A new malaria prevention strategy might literally be blowing in the wind.
A team of scientists studying the patterns of malaria infection in rural Kenyan villages noticed that, despite a gradual reduction of malaria cases in the region, “hotspots” persisted.
The blood-sucking mosquitos that transmit the malaria parasite to humans breed in water.
So the researchers decided to examine the location of those breeding ponds in relation to the most infected villages. Their findings are published this week in Nature Communications.
Co-author David Smith, an epidemiologist with the Johns Hopkins Bloomberg School of Public Health in Baltimore, Maryland, says a curious pattern emerged.
“In this study what we did is we looked at the locations of aquatic habitats and the locations of humans and we were trying to find out if there was some kind of clustering, which there should be and of course there was. But as we looked even closer what we found was that there was an association between the direction of the wind and the location of where people were at risk.”
Smith says while mosquitos aren’t particularly good flyers, their flight pattern is directed by the scent of a potential human host.
This mosquito larval habitat in Kilifi, Kenya, is also used for domestic purposes such as washing.
“We had a hypothesis that since scents travel down wind, that the mosquitos were actually tacking across the wind until they found one of those odor plumes and then tacking upwind until they found it.
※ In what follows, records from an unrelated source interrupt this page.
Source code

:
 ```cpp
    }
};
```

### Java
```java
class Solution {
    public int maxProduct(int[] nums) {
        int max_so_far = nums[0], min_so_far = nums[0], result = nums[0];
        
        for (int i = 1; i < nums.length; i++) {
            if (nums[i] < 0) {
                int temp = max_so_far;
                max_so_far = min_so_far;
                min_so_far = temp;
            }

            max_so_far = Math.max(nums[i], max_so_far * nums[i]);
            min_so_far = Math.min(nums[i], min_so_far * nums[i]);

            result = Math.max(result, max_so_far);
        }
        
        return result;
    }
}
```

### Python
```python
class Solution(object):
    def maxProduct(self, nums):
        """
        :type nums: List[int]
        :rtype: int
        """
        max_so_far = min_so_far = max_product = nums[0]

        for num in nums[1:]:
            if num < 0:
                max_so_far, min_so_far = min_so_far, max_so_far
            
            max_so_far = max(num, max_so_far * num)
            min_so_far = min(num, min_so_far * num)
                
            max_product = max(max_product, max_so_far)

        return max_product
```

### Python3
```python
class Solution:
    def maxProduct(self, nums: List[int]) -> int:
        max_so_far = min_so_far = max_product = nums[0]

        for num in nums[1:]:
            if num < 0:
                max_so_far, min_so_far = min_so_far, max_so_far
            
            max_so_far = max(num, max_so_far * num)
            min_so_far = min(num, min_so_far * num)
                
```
We should expect to find that places with higher risk were upwind of larval habitat.”
Smith and his research team studied 642 children living in Kenyan villages after the rainy season, when malaria peaks.
Janet Midega is a medical entomologist with the Kenya Medical Research Institute and co-author of the study. She says scientists compared the malaria case data with the proximity of stagnant water pools. “What we did find was a lot of the pools of water did have immature mosquito stages, and so we sampled these pools of water. We sampled these mosquitos and identified them as the mosquito species that is responsible for malaria transmission in the area.”
The study found that the shorter the distance from those larval incubators, the higher the prevalence of malaria.
Smith says factoring wind into the equation makes it possible to target larval pools downwind from malaria hotspots and so control the disease at its source.
“And the philosophy here is just that knowing it better we might be able to predict the distribution of risk a little bit better, or at least understand what mosquitos are doing so that we can do a better job of distributing nets or interventions.”
Co-author Janet Midega says while plans are already underway to expand the study in Kenya, replicating it elsewhere presents an obvious challenge.
“The applicability of the outcome of these results will be extremely dependent on the local conditions and the mosquitos that are common in that local environment so that control measures are tailored for the local epidemiological situation.”
So, Midega says, prevention strategies will depend on where you live, as some 30 to 40 different mosquito species transmit malaria. Almost half the world’s population - about 3.3 billion people - is at risk. In fact, the mosquito-borne parasitic disease strikes some 250 million people every year, and results in nearly one million deaths, largely in sub-Saharan Africa.